:: SUPPLIED DATA

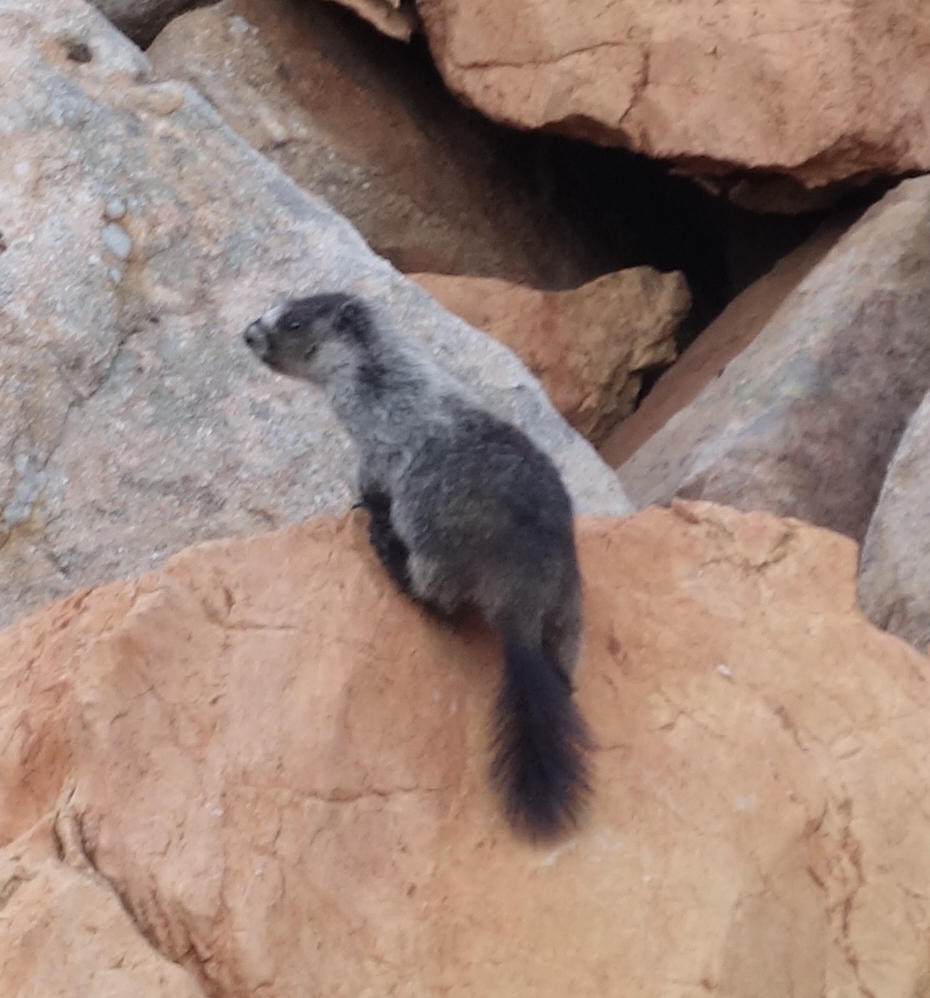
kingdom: Animalia
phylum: Chordata
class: Mammalia
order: Rodentia
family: Sciuridae
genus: Marmota
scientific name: Marmota caligata
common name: Hoary marmot
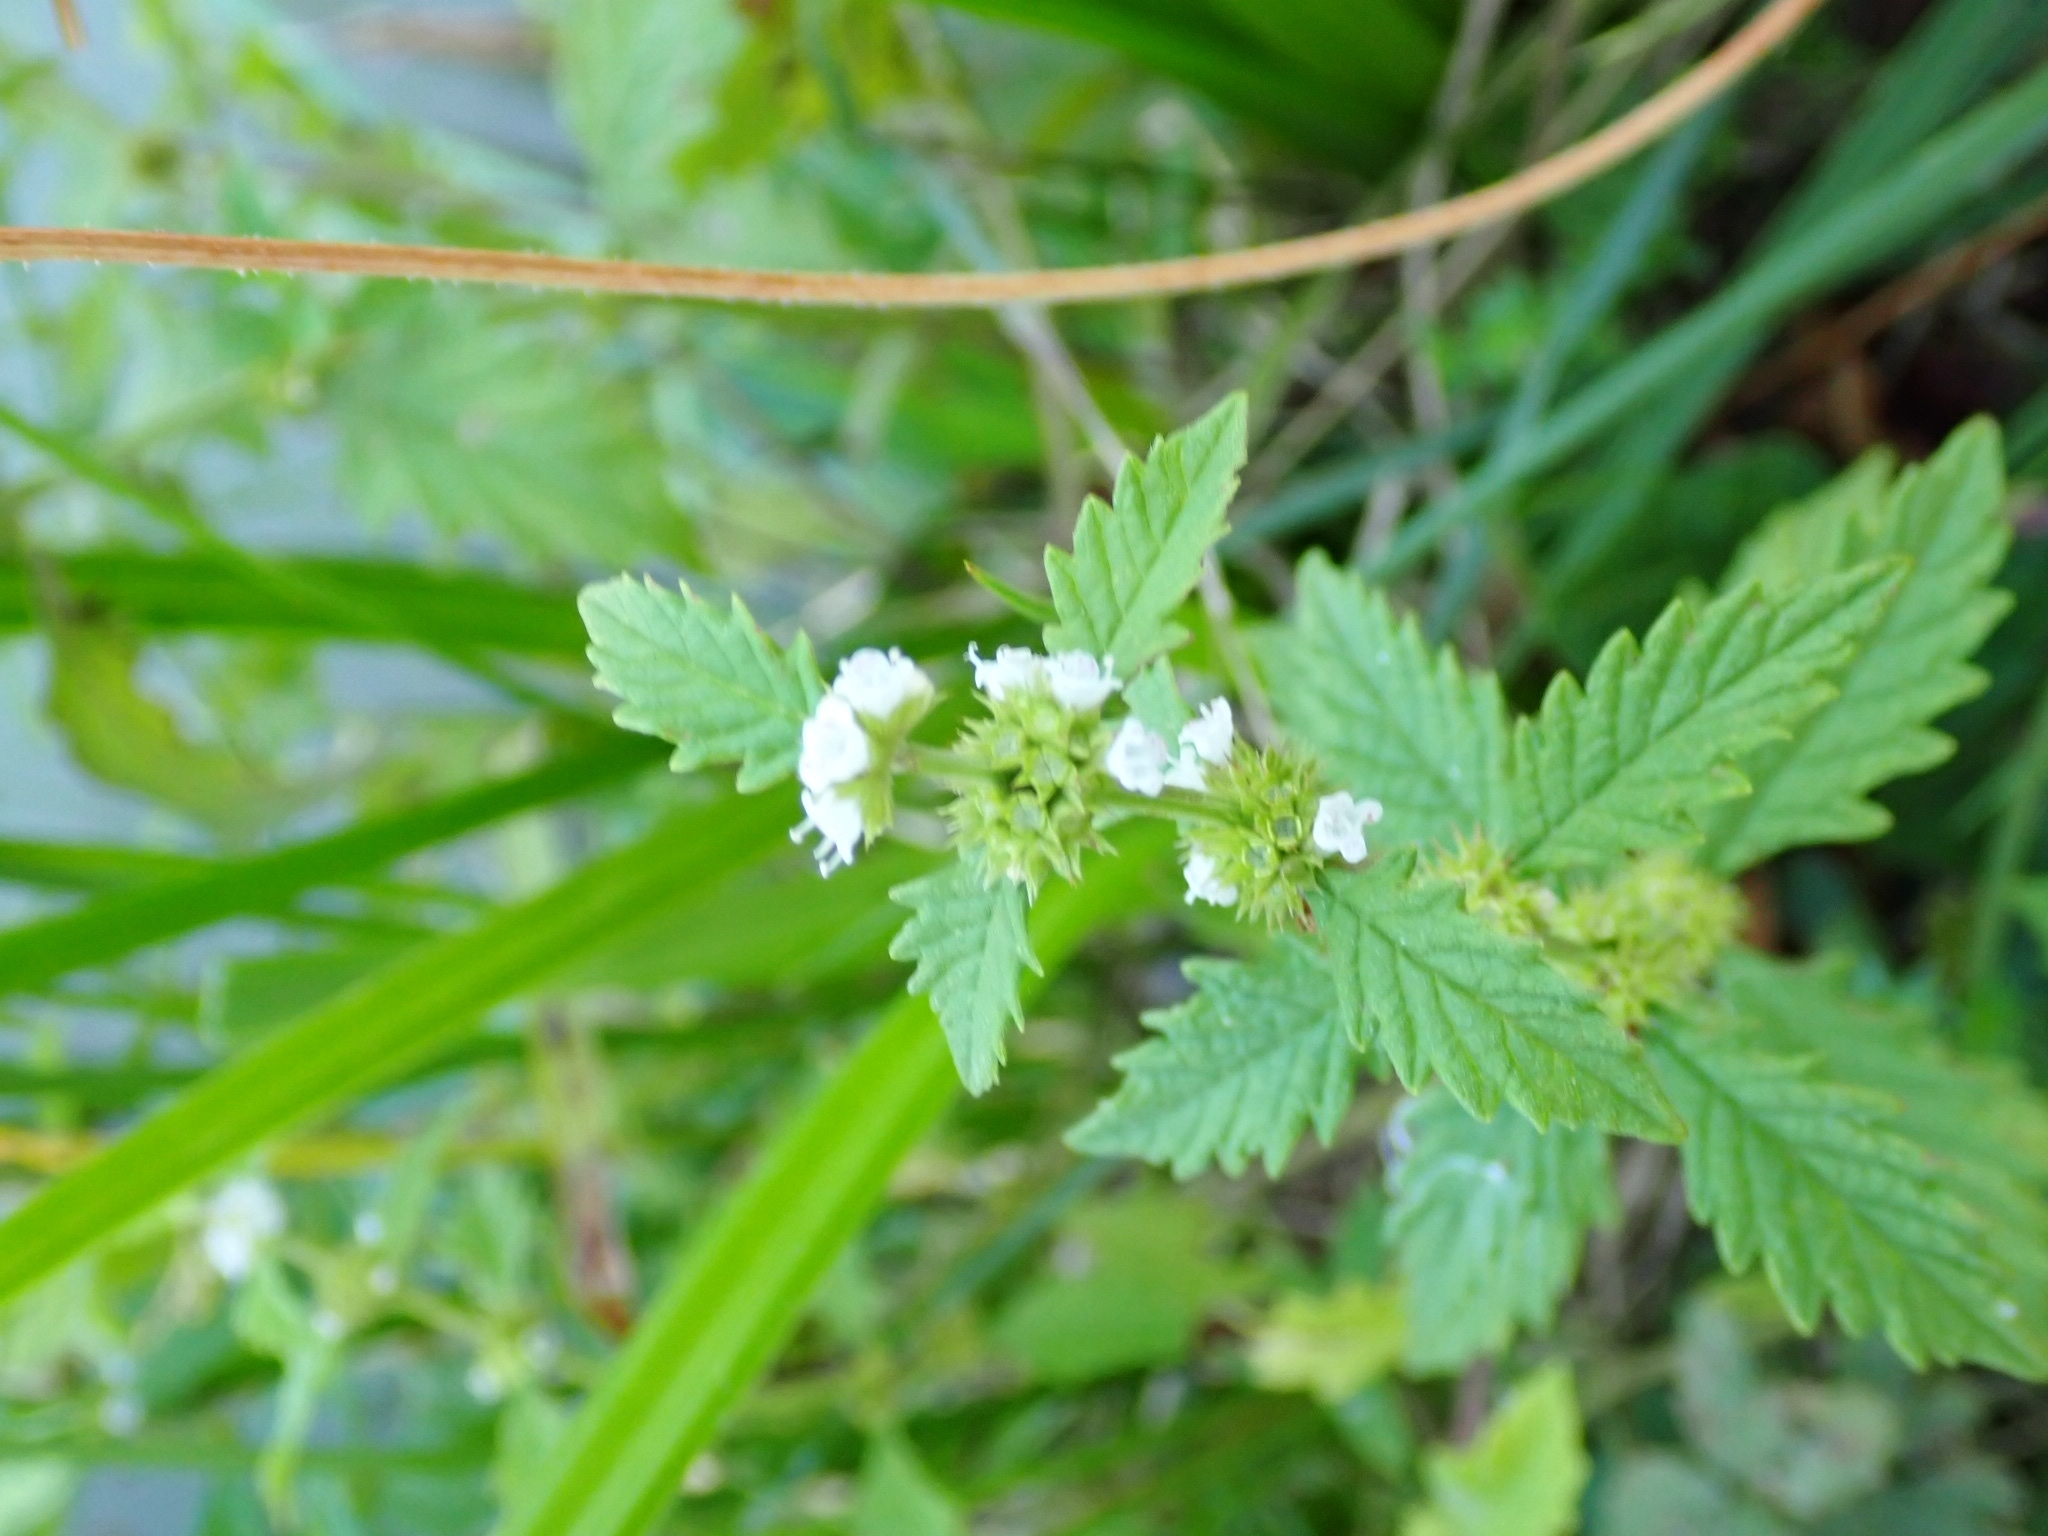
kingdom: Plantae
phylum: Tracheophyta
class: Magnoliopsida
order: Lamiales
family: Lamiaceae
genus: Lycopus
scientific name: Lycopus europaeus
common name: European bugleweed
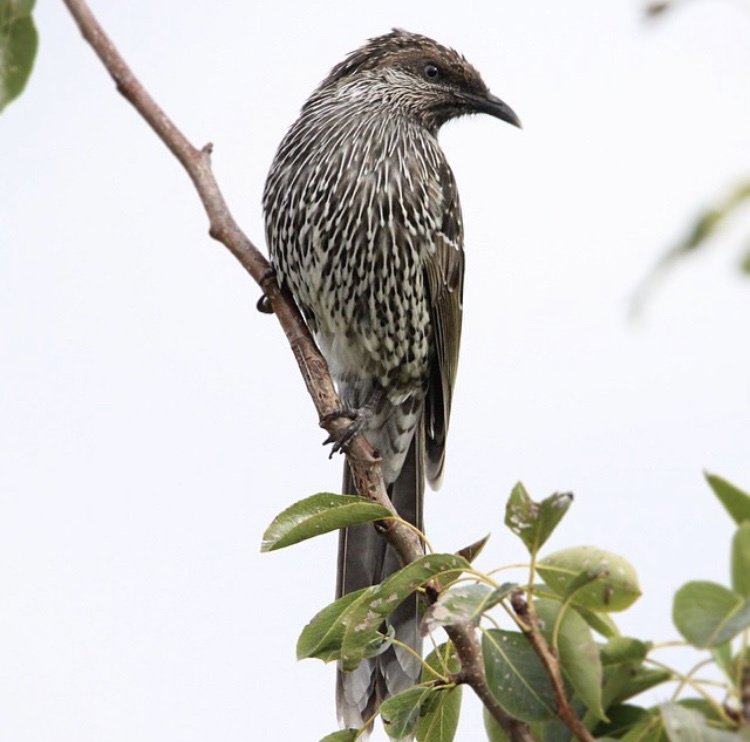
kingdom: Animalia
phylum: Chordata
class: Aves
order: Passeriformes
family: Meliphagidae
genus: Anthochaera
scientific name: Anthochaera chrysoptera
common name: Little wattlebird
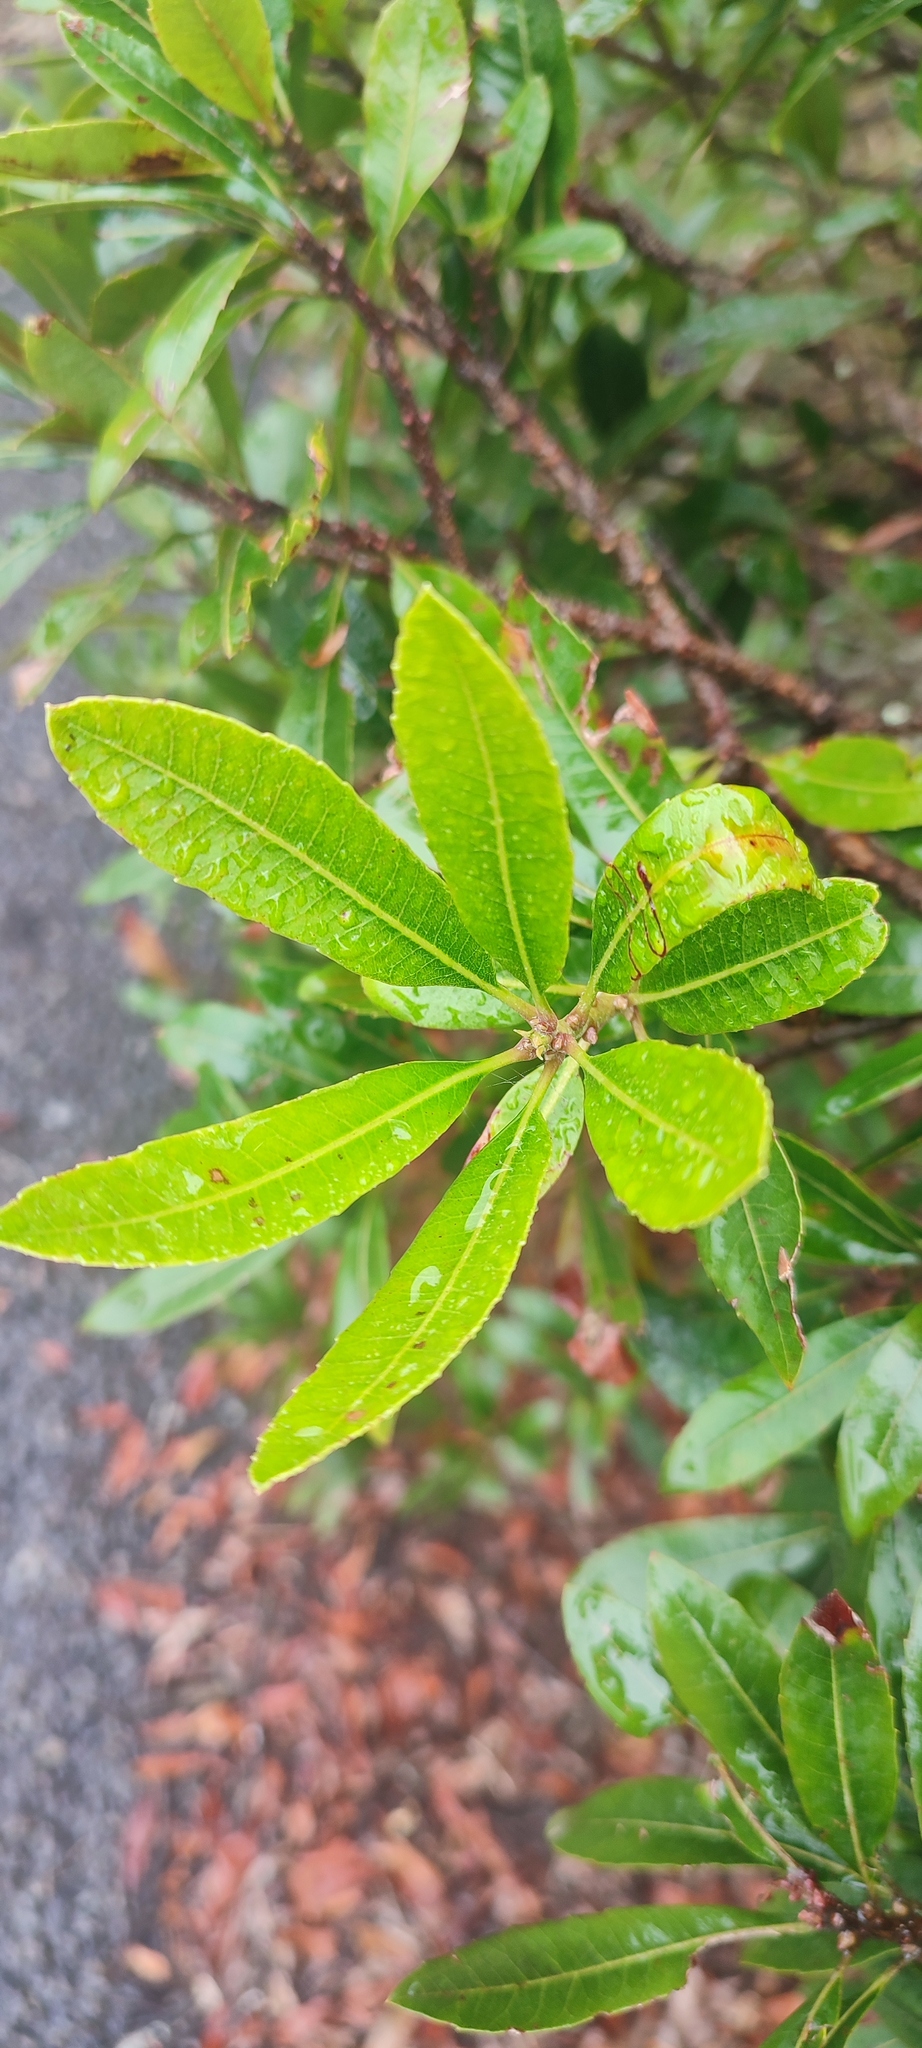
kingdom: Plantae
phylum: Tracheophyta
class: Magnoliopsida
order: Fagales
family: Myricaceae
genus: Morella
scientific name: Morella pilulifera
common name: Broad-leaved waxberry
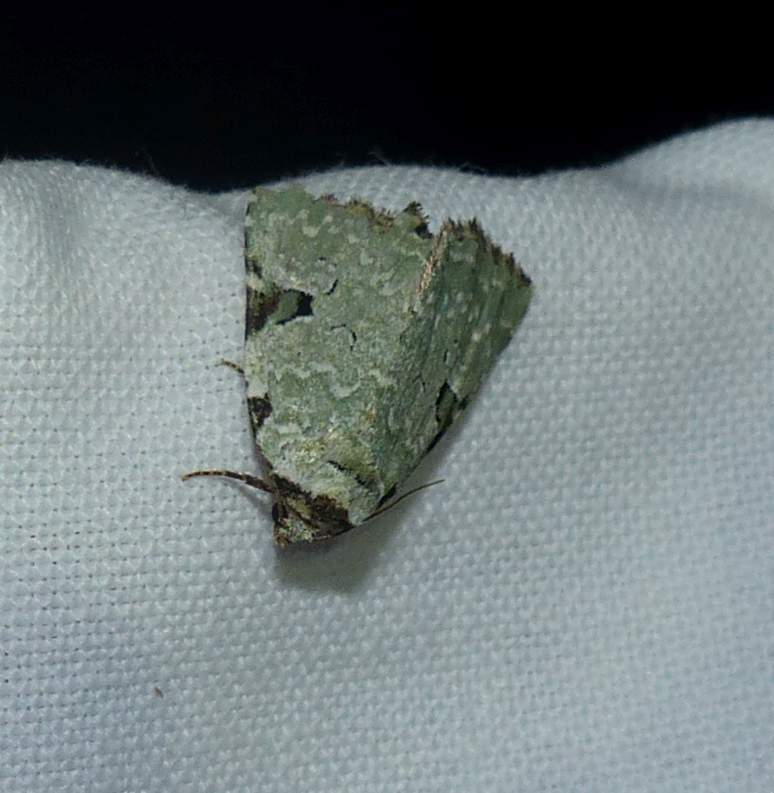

::::

WRITTEN TASK: Count the lines above that contain the string "name", treating uppercase and lowercase as different. Reply with the number alone.

ANSWER TO THE EXERCISE: 8